“What makes me enjoy talking the most,” explains Milo, a Year 3 student, “is that everybody’s listened to you, and you’re part of the world, and you feel respected and important.”
Oracy — the ability to speak well — is a core pedagogy at School 21, a London-based public school.
“Speaking is a huge priority,” stresses Amy Gaunt, a Year 3 teacher. “It’s one of the biggest indicators of success later in life. It’s important in terms of their employability as they get older. It’s important in terms of wellbeing. If children aren’t able to express themselves and communicate how they’re feeling, they’re not going to be able to be successful members of society.”
Oracy is taught during assemblies and wellbeing classes, but “it’s embedded into every single lesson,” says Gaunt.
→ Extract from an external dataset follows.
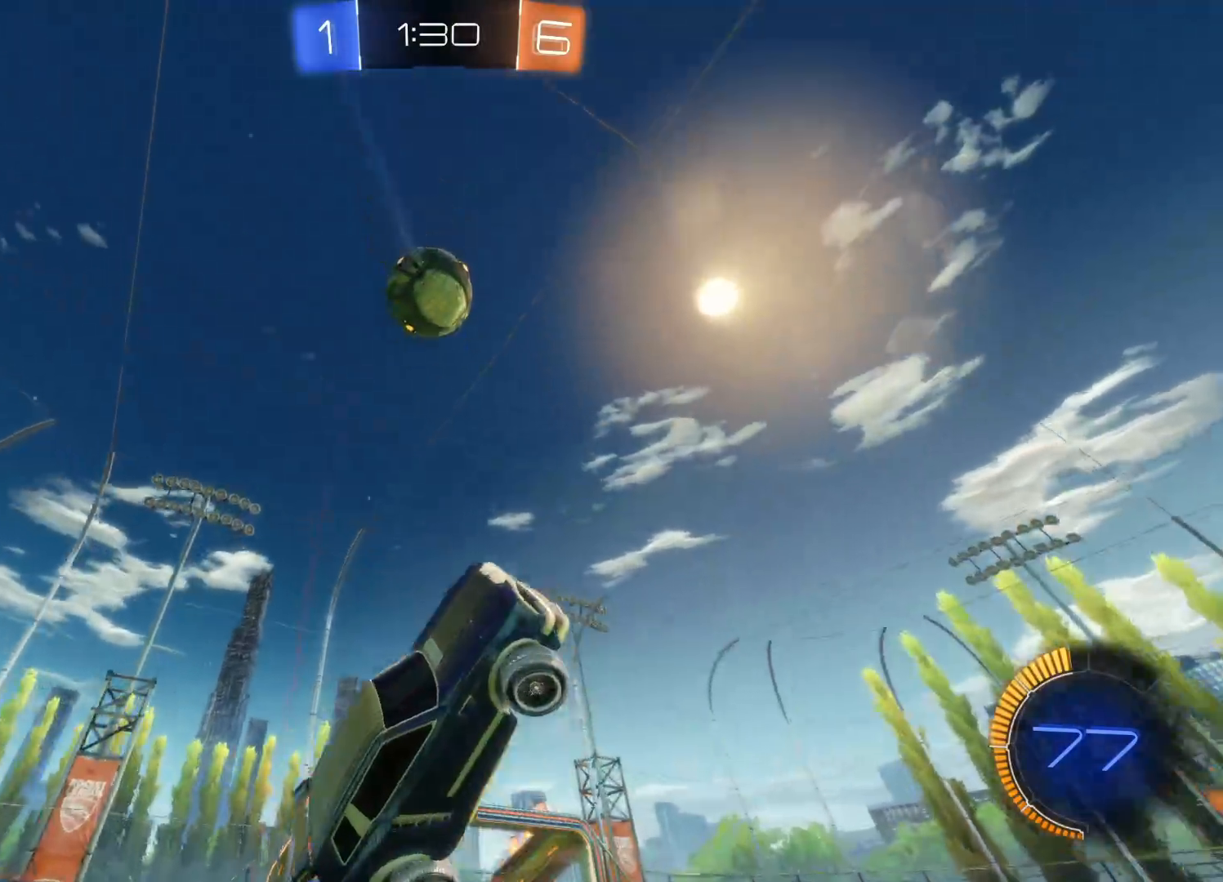
{"buttons": ["R2"], "left_stick": "right", "right_stick": "center", "events": [[233, "TRIANGLE", "down"], [333, "TRIANGLE", "up"], [400, "TRIANGLE", "down"], [500, "TRIANGLE", "up"]]}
Students use oracy techniques in the classroom, every day, in every lesson — guided by their oracy framework — to discuss their ideas about Ancient Greece, problem solving, and explaining their learning in maths.From forming different groupings to using talking points, learn how you can integrate strategies for effective talk in your classroom.
How It’s Done
Embedding Oracy Into Your Classroom (It’s Already Happening)
The first step in embedding oracy into your classroom is accepting that it already happens — your students talk a lot, and you can leverage that, suggests Gaunt.